グランディングは「地球に根ざしたクリエイション」を標榜し、小規模ながらXbox Oneのロンチタイトルとなった『Chrimson Dragon』や、E3で発表された『Phantom Dust』(同社の二木氏が参画)に携わるなど大規模開発のノウハウを持つデベロッパーです。一方で、任天堂の『とびだスゴロク』(Wiiウェア)、『ひらり桜侍』(3DS)の開発や、ドコモヘルスケアからサービスされ35万ユーザーを抱える「カラダのキモチ」などのモバイルコンテンツ開発、更には「街コロ」などのボードゲームの制作も行うなど幅広い活動を行います(街コロは後にスマホでも配信され無料1位を獲得)。

同社の岡村峰子代表は「グランディングはゼロからモノを作るのを得意としています」とアピール。マイクロソフトや任天堂など大手パブリッシャー向けにも企画立案から開発まで行っているというのは同社の強さを表しているでしょう。また、同社のデザインは海外からの評価も高いそうで、世界展開を前提としたタイトルに携わってきました。幅広いゲームを生み出してきたグランディングですが、現在はOculusやProject MorpheusのようなHMDの研究も進めているとのこと。今後の飛躍も期待ができそうです。

■クリエイターを支援したい―クリコ

クリコ代表の市川剛実氏はクリーチャーズで企画開発に携わり、後にイマジカデジタルスケープで人材や受託開発等の営業を経験した後、クリコを創業。同社は100%ゲームクリエイターで構成される企画・制作会社で、主にスマホ向けの『トキノラビリンス』(セガ/AppBankGames)や『ブレイブフロンティア』(エイリム)、『パイレーツガールズ』(NHN PalyArt)などのイラストや背景デザインなどを手掛けてきました。

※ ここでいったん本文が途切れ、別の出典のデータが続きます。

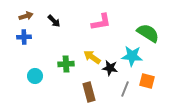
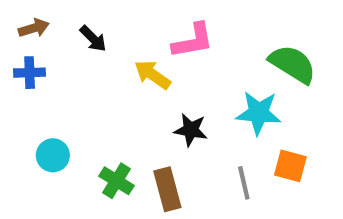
yellow arrow: (92, 57) -> (153, 75), moved
green cross: (66, 64) -> (116, 181), moved, turned 35
black star: (110, 68) -> (191, 130), moved
gray line: (125, 89) -> (244, 183), turned -35

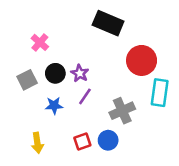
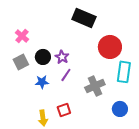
pink cross: (40, 42) -> (22, 36), moved
blue circle: (108, 140) -> (120, 109), moved
yellow arrow: (37, 143) -> (43, 118), moved

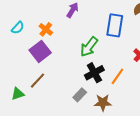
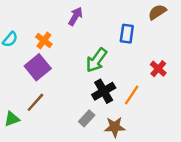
blue rectangle: (115, 25) -> (127, 34), size x0.7

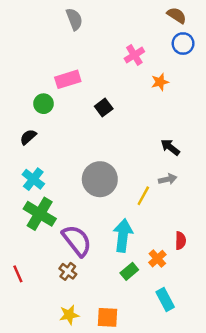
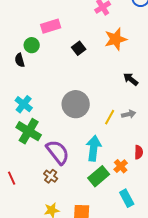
orange star: (160, 82) -> (116, 39), moved, size x1.6
black semicircle: (28, 137) -> (20, 60), moved, turned -64
gray arrow: (168, 179) -> (129, 114), moved
green rectangle: (129, 271) -> (99, 176), size x1.5

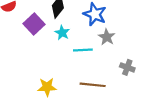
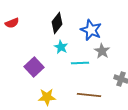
purple square: (34, 24) -> (34, 67), moved

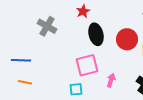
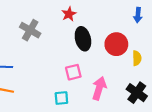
pink square: (87, 65) -> (73, 72), size x0.7
pink arrow: (111, 80) -> (99, 88), size x1.5

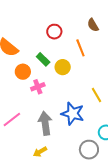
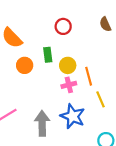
orange line: (80, 48) -> (89, 76), moved
green rectangle: (43, 59) -> (48, 55), turned 32
pink cross: (38, 87) -> (69, 85), moved

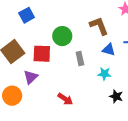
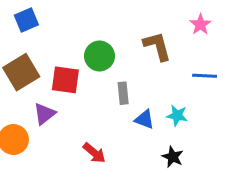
blue square: (27, 15) -> (26, 20), moved
blue triangle: (109, 50) -> (144, 119), moved
cyan star: (104, 74) -> (177, 115), moved

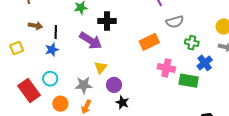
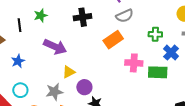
black cross: (107, 21) -> (83, 17), moved
gray semicircle: (175, 22) -> (125, 16), moved
black line: (56, 32) -> (19, 25), moved
yellow triangle: (101, 68) -> (69, 72), turned 32

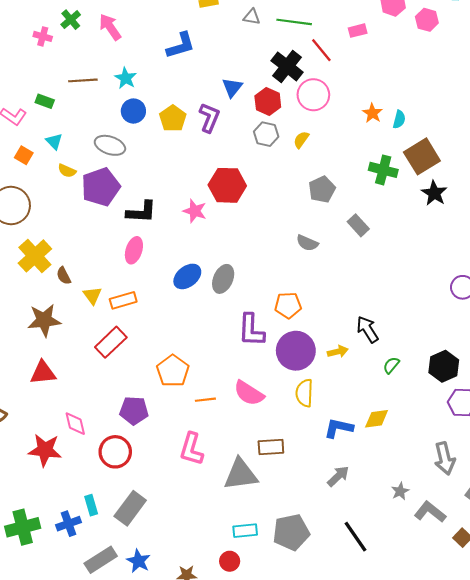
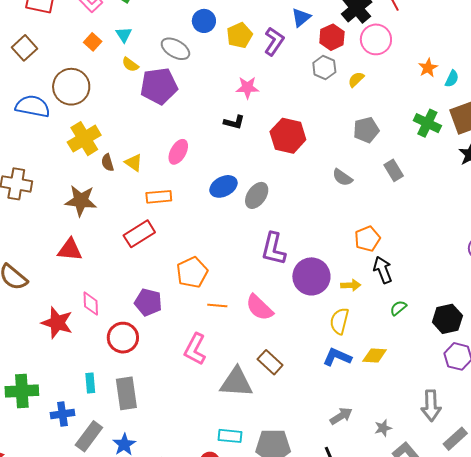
red hexagon: (227, 185) -> (288, 136), moved
pink star: (195, 211) -> (247, 88), moved, turned -30
black L-shape: (141, 212) -> (234, 122), moved, size x0.7
yellow triangle: (92, 295) -> (134, 163), moved, turned -30
orange pentagon: (288, 305) -> (367, 239), moved, turned -30
yellow semicircle: (304, 393) -> (339, 321), moved
brown rectangle: (271, 447) -> (270, 362), turned 35
gray arrow: (338, 476) -> (341, 416), moved
gray rectangle: (130, 508) -> (126, 393), turned -56
blue cross: (68, 524) -> (62, 414), moved
gray rectangle: (101, 560) -> (89, 436), turned -32

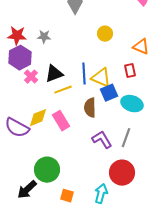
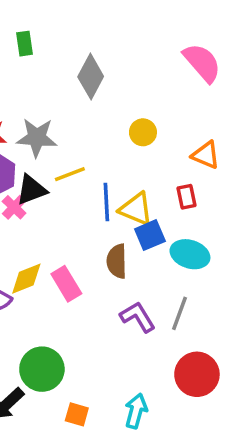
gray star: (44, 37) -> (37, 138), size x1.6
black triangle: (54, 74) -> (32, 190), moved
yellow line: (63, 90) -> (70, 174), moved
red circle: (122, 173) -> (197, 374), moved

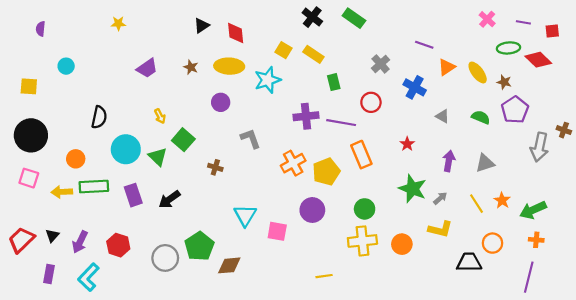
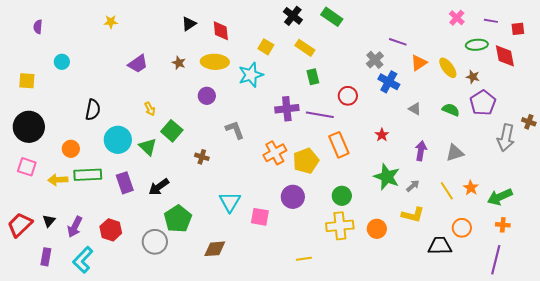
yellow rectangle: (313, 54) -> (305, 48), moved
red diamond: (538, 60) -> (505, 56), turned 35
gray cross: (381, 64) -> (375, 60), moved
green pentagon: (199, 246) -> (178, 219), moved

同社の特徴は300人以上の濃いクリエイターネットワークを持っていること。例えば、ゲーム制作において外注でキャラ制作を行おうとすると、デザイン制作、モデル制作、モーション制作、など複数の工程を経る必要があり、それぞれ得意なデザイナーを確保し、制作進行を行っていく必要がありますが、負担の大きな仕事となります。クリコはこうした場面で、広いネットワークを活かして、この業務全体を請ける事ができる体制を構築しています。さらに市川氏を始め、スタッフ全員がゲームクリエイターであり、クリエイティブを理解したチームであることも安心できるポイントです。クリコではポートフォリオ見せ合い会、各種勉強会なども積極的に実施。クリエイター支援を業務の柱として活動を行っています。


第一回目となった「GTMF Meet-Ups」ですが、日本では珍しいマッチングイベントで、少なくない参加者が出展社の話を聞いていたようでした。次回以降の開催も期待したいところです。